ECB lowers deposit interest rate important for savers

by times news cr

2024-09-12 19:07:35

Decision at the central bank

This is not good news for savers


Updated on 12.09.2024 – 14:57Reading time: 4 min.

Christine Lagarde (archive photo): The ECB lowers interest rates. (Source: IMAGO/Eibner-Pressefoto/Florian Wiegan/imago)

The ECB is taking another interest rate step: the central bank is reducing the deposit rate, which is important for savers, by 0.25 percentage points.

In view of the declining inflation, the European Central Bank (ECB) is lowering the key interest rate level further. After the monetary policy turnaround in June, it increased it for the first time on Thursday: the deposit rate, which is crucial for the financial markets – and for Germany’s savers – and at which banks can invest surplus funds with the ECB in the short term, was cut from 3.75 to 3.50 percent.

The main refinancing rate at which banks can borrow money will be reduced by 0.6 points to 3.65 percent with the latest decision. The interest rate for short-term borrowing, the marginal lending rate, will also fall to 3.9 percent.

The fact that the step downwards for both lending rates is greater than for the deposit rate is the result of changes to the ECB’s operational framework that were already finalized in the spring. t-online explains the most important questions surrounding the central bank’s current interest rate cut.

Falling energy prices pushed the inflation rate down to 2.2 percent in August – the lowest level in over three years. The ECB Governing Council has now reiterated its determination to ensure that inflation returns to the medium-term objective of two percent in the near future.

Determining the appropriate level of interest rates will continue to depend on the data available in the future. This will be decided from meeting to meeting.

The current interest rate cut is bad news for savers, but good news for home builders. But first things first.

Anyone who has invested their money in a current or fixed-term deposit account has been able to enjoy high savings interest rates for some time. However, now that the ECB is actually lowering its interest rates, these banks are also likely to adjust their current interest rates to the corresponding amount.

The result: consumers get less return. However, many banks had already factored cuts into their calculations before the ECB’s first interest rate hike in June. As a result, conditions have already worsened in many places.

  • ECB monetary policy: What key interest rates have to do with you

The situation is similar with loan interest rates – only in reverse. The ECB’s main refinancing rate allows commercial banks to borrow money from the central bank (see below). It has a noticeable effect on building interest rates, for example, because the banks indirectly pass the costs on to their customers.

“But construction interest rates often move earlier than the ECB changes the key interest rate,” explained loan broker Dr. Klein.
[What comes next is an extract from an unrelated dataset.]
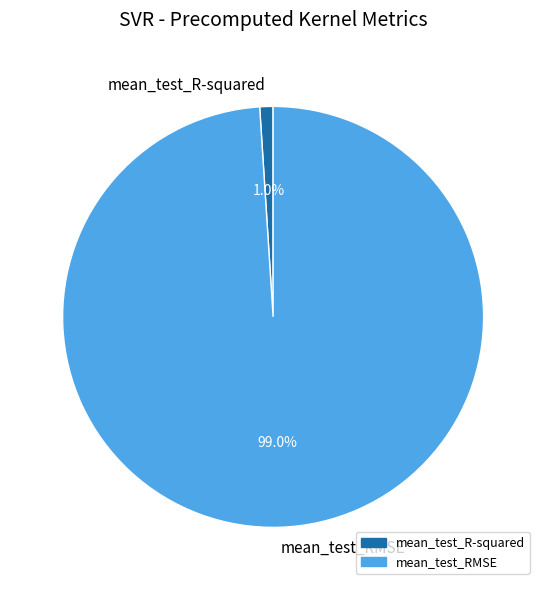

Is the sum of mean_test_RMSE and mean_test_R-squared greater than half?

Yes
In October 2023, construction interest rates were still well above four percent, at the end of the year they fell, moved sideways and rose slightly again between June and July before moving downwards again in August.

To understand this, you need to know that the ECB has three interest rates that the central bank adjusts regularly: the deposit rate, the so-called marginal lending rate and the main refinancing rate.
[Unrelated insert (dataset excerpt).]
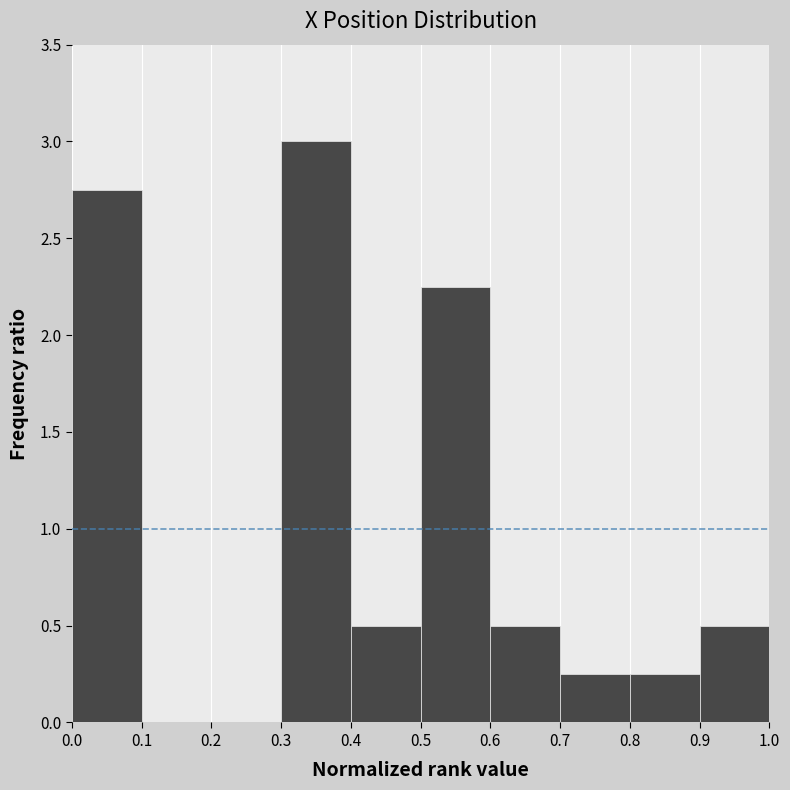

How tall is the bar that spans 0.3 to 0.4 on the x-axis? The values are not printed on the chart, so give them approximately, as read against the axis.

3.00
For a long time, the main refinancing rate was referred to as the “key interest rate”. In fact, however, all three rates are the central bank’s key interest rates – the most important key interest rate for savers is the deposit rate:

  • Main refinancing rate: This is the interest rate at which credit institutions can borrow money from the central bank for at least one week. In return, commercial banks must provide collateral such as securities to guarantee repayment. This interest rate also affects consumers: financial institutions usually pass on the higher interest rates to their customers, making loans more expensive.
  • Deposit interest: The interest rate has recently become more important for savers. For years, this interest rate was negative, meaning that not only the banks but also savers had to pay more for their accounts. Consumers are now benefiting from rising interest rates, for example on current or fixed-term accounts. At the same time, banks have also made large profits from this interest rate over the past two years. The deposit rate is now considered the ECB’s most important key interest rate.
  • Marginal lending rate: The value indicates the conditions under which commercial banks can borrow money from the ECB in the short term, i.e. overnight. This is intended to prevent banks from experiencing short-term liquidity bottlenecks. It is always slightly above the main refinancing rate and effectively forms the upper interest rate limit for overnight money.

Back in March, the ECB announced that it would reduce the gap between the deposit rate and the main refinancing rate to 0.15 percentage points. Regardless of the interest rate cut, the latter will fall by at least 0.35 percentage points – with the interest rate cut of 0.25 points, this means a total of 0.6 points. As a result, the main refinancing rate is now at 3.65 percent (previously: 4.25 percent).

The same applies to the marginal lending rate. However, the gap to the main refinancing rate is to remain at 0.25 percentage points, meaning the interest rate will fall by a total of 0.6 points to 3.9 percent (previously: 4.5 percent). According to the information, this is a technical adjustment – without any signaling effect.

That remains to be seen. Just a few weeks before the next meeting in October, the monetary authorities around ECB President Christine Lagarde have left open what the future holds in terms of monetary policy: “The ECB Governing Council does not commit itself to a specific interest rate path in advance.”

This has also been the argument of the ECB so far, which has repeatedly referred to the “data-based approach” in its decisions.